World Bank sees 2013 China growth of 7.7 percent
Updated: 2013-06-13 11:54
By Joseph Boris in Washington (China Daily)
Despite receding risks from advanced economies, global growth is likely to be "muted" for the next few years as expansion in China and other developing countries slows, the World Bank forecasts in a new report.
Global GDP is expected to grow by 2.2 percent this year before strengthening to 3.0 percent and 3.3 percent in 2014 and 2015, respectively, the lending institution said in its semiannual Global Economic Prospects report, published on Wednesday.
In developing countries, GDP growth for 2013 is projected to be 5.1 percent before reaching 5.6 percent and 5.7 percent over the following two years. In China, where the government's target of 7.5 percent for 2013 was buoyed by first-quarter growth of 7.7 percent, the slower pace compared to previous years is due to the country's shift to a consumer demand-driven economy, the World Bank said.
The report predicted Chinese growth this year of 7.7 percent, slightly higher than the official estimate, followed by 8.0 percent and 7.9 percent in 2014 and 2015.
Broken down by region, the report predicts growth this year in East Asia and the Pacific of 7.3 percent (5.7 percent if China is excluded); Europe and Central Asia, 2.8 percent; Latin America and the Caribbean, 3.3 percent; the Middle East and North Africa, 2.5 percent; South Asia, 5.2 percent; and sub-Saharan Africa, 4.9 percent.
Beyond China, growth in big developing countries like Brazil, Russia, India, South Africa and Turkey is being held back by supply-chain "bottlenecks" that limit productivity gains, according to the report. Internal constraints have replaced the risks these "middle-income" nations previously faced from advanced economies - namely debt crises in Europe and the United States' pullback in January from what would have been a series of forced tax increases and budget cuts known as the fiscal cliff.
Although the developing world's growth will likely outpace that of higher-income countries, "it is significantly slower than what we've been accustomed to in the pre-crisis period [before 2008], but we see this slower growth - still robust, still strong - as something of a new normal for developing countries", said Andrew Burns, global macroeconomics manager at the World Bank and lead author of the report.
Some countries in the euro zone have sunk into recession while the US remains mired in a slow recovery with weak job creation, but external threats lie elsewhere, Burns said. Developing nations could be hurt by inflation driven by continued loose-money policies of developed countries' central banks, or higher interest rates if the US Federal Reserve changes course and tapers its quantitative-easing program of buying Treasury bonds and mortgage-backed securities.

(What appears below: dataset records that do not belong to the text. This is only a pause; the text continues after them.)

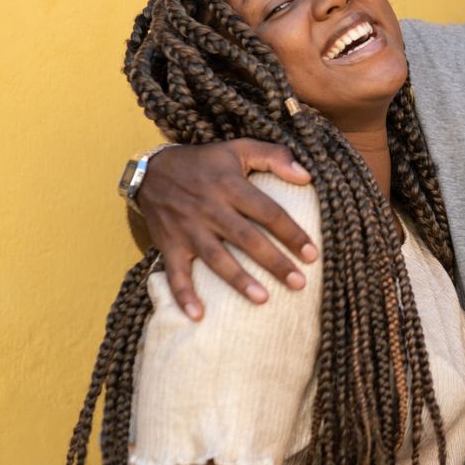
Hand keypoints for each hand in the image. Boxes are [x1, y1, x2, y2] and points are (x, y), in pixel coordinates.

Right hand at [136, 140, 315, 319]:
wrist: (152, 171)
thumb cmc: (205, 162)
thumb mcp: (239, 148)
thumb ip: (274, 156)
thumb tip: (306, 176)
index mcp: (230, 185)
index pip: (268, 211)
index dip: (291, 233)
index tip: (312, 254)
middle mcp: (210, 208)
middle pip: (247, 239)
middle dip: (274, 262)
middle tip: (299, 283)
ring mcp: (188, 229)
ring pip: (216, 258)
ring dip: (238, 280)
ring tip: (263, 299)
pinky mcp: (169, 245)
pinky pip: (176, 273)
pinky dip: (184, 295)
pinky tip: (198, 316)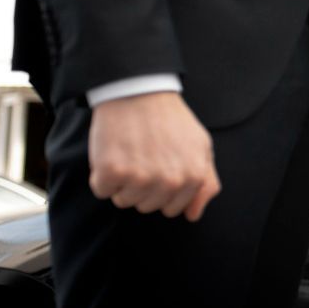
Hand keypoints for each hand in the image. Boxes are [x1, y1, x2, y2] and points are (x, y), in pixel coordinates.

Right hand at [88, 91, 220, 220]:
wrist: (139, 92)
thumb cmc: (169, 119)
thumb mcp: (201, 146)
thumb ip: (205, 183)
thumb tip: (193, 215)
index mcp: (193, 177)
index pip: (172, 208)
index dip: (162, 189)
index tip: (159, 166)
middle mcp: (169, 182)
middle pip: (147, 206)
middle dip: (143, 186)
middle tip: (144, 156)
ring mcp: (140, 178)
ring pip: (124, 200)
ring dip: (123, 181)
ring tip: (130, 152)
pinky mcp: (112, 172)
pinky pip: (102, 190)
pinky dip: (102, 175)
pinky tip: (113, 152)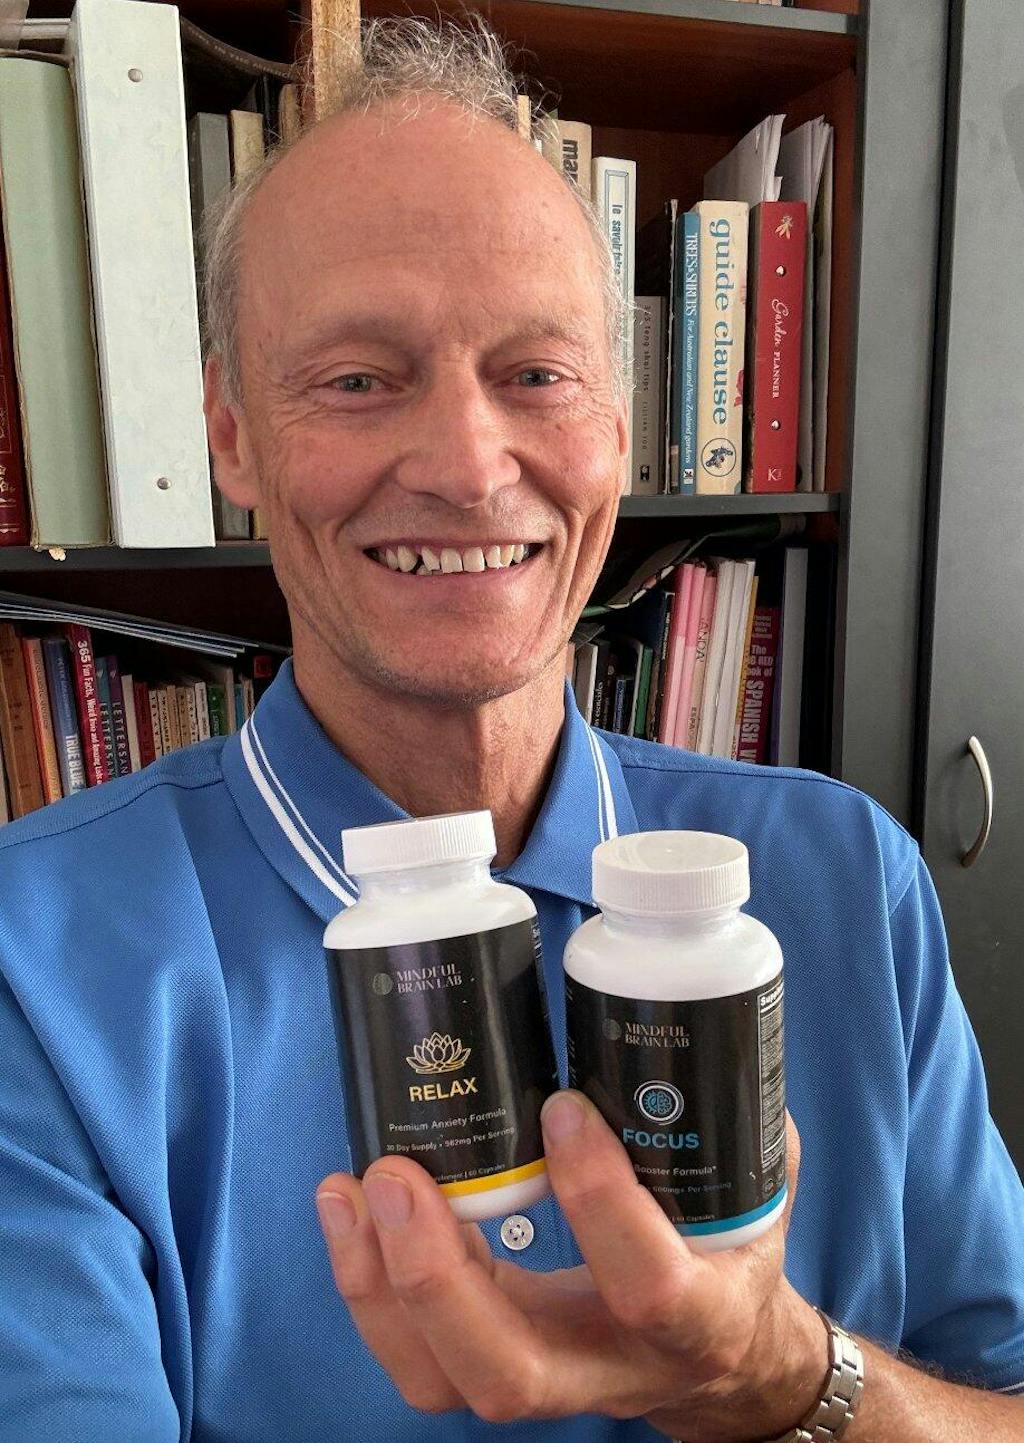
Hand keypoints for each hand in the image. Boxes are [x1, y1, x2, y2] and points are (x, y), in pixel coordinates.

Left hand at [315, 1094, 828, 1440]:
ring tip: (352, 1185)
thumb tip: (681, 1022)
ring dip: (380, 1282)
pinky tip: (347, 1205)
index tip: (562, 1106)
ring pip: (442, 1379)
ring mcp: (548, 1383)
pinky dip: (366, 1284)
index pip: (648, 1286)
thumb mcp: (755, 1182)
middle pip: (508, 1371)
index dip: (600, 1203)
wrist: (722, 1353)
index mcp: (698, 1322)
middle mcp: (613, 1371)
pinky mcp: (494, 1368)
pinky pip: (415, 1359)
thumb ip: (732, 1113)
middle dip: (437, 1275)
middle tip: (396, 1173)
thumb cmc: (733, 1250)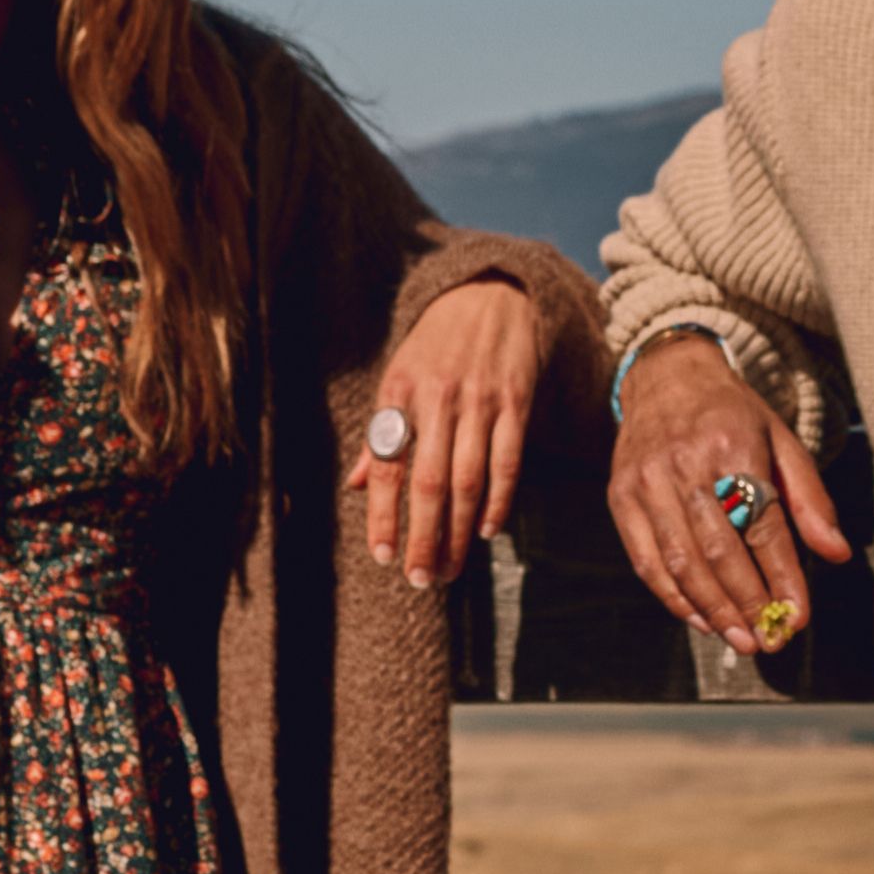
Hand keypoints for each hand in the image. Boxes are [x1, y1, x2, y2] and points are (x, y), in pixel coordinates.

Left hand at [343, 275, 554, 589]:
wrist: (492, 294)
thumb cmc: (436, 345)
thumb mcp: (397, 376)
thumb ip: (381, 432)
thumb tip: (358, 485)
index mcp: (399, 392)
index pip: (389, 465)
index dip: (384, 515)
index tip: (383, 556)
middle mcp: (438, 398)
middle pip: (429, 481)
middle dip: (423, 537)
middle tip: (420, 579)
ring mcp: (480, 401)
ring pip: (468, 479)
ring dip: (457, 531)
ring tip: (449, 568)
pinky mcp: (516, 403)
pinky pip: (507, 462)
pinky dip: (497, 500)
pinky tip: (485, 530)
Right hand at [599, 332, 849, 656]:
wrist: (667, 378)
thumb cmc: (733, 417)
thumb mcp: (782, 442)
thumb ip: (810, 500)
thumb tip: (837, 555)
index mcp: (734, 446)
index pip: (762, 526)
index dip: (782, 577)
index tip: (797, 616)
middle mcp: (686, 464)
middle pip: (720, 551)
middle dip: (747, 604)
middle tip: (768, 641)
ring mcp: (647, 482)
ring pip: (681, 563)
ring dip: (712, 610)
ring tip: (739, 639)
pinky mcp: (621, 497)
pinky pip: (646, 561)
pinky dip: (673, 598)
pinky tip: (700, 620)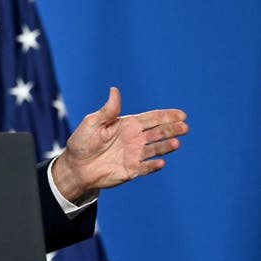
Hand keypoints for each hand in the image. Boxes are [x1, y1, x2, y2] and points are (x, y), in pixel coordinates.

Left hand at [52, 87, 188, 202]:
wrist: (76, 166)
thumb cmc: (83, 141)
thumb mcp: (92, 123)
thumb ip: (108, 110)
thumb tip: (114, 90)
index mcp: (128, 124)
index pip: (152, 118)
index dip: (167, 116)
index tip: (182, 114)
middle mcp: (135, 139)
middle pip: (159, 133)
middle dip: (172, 129)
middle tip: (184, 127)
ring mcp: (135, 154)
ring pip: (156, 149)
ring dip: (166, 146)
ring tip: (176, 143)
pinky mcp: (131, 170)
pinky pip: (145, 167)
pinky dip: (153, 165)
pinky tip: (160, 162)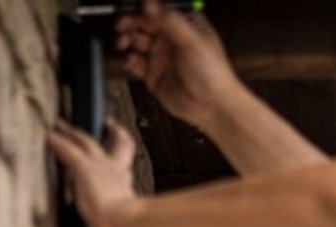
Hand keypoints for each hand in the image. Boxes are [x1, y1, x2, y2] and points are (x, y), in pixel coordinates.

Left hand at [47, 118, 139, 226]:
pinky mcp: (87, 167)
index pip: (121, 174)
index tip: (113, 161)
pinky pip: (66, 148)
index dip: (117, 165)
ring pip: (86, 142)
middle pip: (114, 145)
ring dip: (72, 132)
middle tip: (106, 123)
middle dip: (109, 132)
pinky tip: (45, 134)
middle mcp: (117, 176)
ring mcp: (103, 169)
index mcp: (125, 195)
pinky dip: (56, 140)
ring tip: (60, 124)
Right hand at [114, 2, 242, 129]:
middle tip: (122, 26)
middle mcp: (172, 39)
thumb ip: (170, 20)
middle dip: (131, 23)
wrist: (213, 107)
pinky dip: (130, 60)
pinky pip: (137, 64)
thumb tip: (149, 4)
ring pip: (138, 42)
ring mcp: (162, 57)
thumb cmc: (213, 74)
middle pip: (145, 25)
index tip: (133, 10)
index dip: (144, 10)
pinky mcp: (154, 75)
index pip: (160, 11)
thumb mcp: (192, 40)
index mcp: (185, 25)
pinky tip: (131, 60)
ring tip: (123, 42)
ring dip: (128, 40)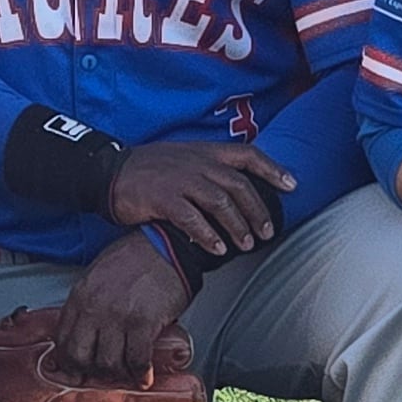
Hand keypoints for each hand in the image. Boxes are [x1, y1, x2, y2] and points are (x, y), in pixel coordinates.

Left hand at [52, 228, 196, 377]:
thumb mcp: (98, 276)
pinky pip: (137, 360)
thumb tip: (86, 333)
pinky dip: (141, 373)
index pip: (62, 340)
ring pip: (108, 364)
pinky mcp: (143, 322)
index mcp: (80, 295)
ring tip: (127, 374)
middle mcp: (94, 307)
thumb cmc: (136, 257)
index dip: (69, 362)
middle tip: (103, 376)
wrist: (168, 244)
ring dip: (118, 375)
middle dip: (90, 372)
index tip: (77, 371)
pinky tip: (145, 375)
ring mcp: (117, 316)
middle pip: (80, 357)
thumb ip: (88, 303)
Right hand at [104, 139, 291, 259]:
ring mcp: (181, 180)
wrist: (110, 171)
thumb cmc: (150, 169)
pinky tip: (218, 249)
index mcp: (205, 152)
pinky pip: (193, 219)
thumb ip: (210, 169)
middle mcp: (198, 163)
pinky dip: (208, 235)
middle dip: (257, 210)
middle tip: (267, 232)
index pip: (248, 155)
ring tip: (246, 245)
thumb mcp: (184, 158)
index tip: (292, 185)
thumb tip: (237, 192)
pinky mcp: (163, 198)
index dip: (272, 169)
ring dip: (238, 226)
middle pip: (239, 186)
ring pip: (221, 203)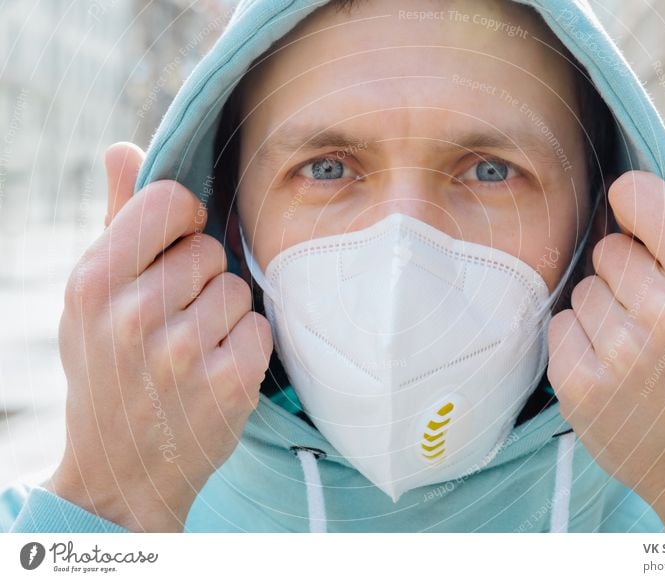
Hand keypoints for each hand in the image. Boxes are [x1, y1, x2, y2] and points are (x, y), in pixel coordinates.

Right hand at [46, 142, 272, 530]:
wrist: (121, 470)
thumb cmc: (107, 371)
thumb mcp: (91, 299)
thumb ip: (115, 220)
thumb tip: (123, 147)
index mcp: (93, 281)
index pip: (170, 200)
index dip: (184, 219)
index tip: (176, 245)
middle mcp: (133, 314)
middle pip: (209, 249)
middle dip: (200, 279)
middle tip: (173, 320)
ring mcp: (181, 353)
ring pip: (238, 289)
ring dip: (223, 316)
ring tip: (189, 350)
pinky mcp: (226, 383)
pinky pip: (259, 328)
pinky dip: (245, 347)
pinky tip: (214, 371)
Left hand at [547, 127, 664, 531]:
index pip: (633, 195)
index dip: (632, 211)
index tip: (642, 233)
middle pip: (603, 248)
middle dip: (622, 276)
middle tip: (652, 316)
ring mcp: (621, 353)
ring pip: (578, 290)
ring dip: (599, 313)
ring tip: (635, 347)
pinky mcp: (581, 386)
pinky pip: (557, 328)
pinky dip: (577, 345)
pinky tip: (610, 369)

"We think developing countries are going to be robust [in facing] these changes," he said, "but nevertheless they are a cause for concern, and we think that policy makers need to start to shift their focus from the external world more to their domestic preparedness for these more difficult situations going forward."
World Bank President Jim Yong Kim, interviewed by the Wall Street Journal on the sidelines of an economic forum in Montreal on Wednesday, said the lending institution is closely monitoring possible "spillover effects" from central banks' curtailing of policies intended to stimulate domestic consumption.
To combat these pressures, the new World Bank report recommends that most developing countries carry through on structural reforms to boost the supply side of their economies, by reducing the cost of doing business, increasing openness to foreign trade and investment, and investing in infrastructure and work force development.
"These measures underpinned strong developing-country growth over the past 20 years and are worth sticking with," Burns said.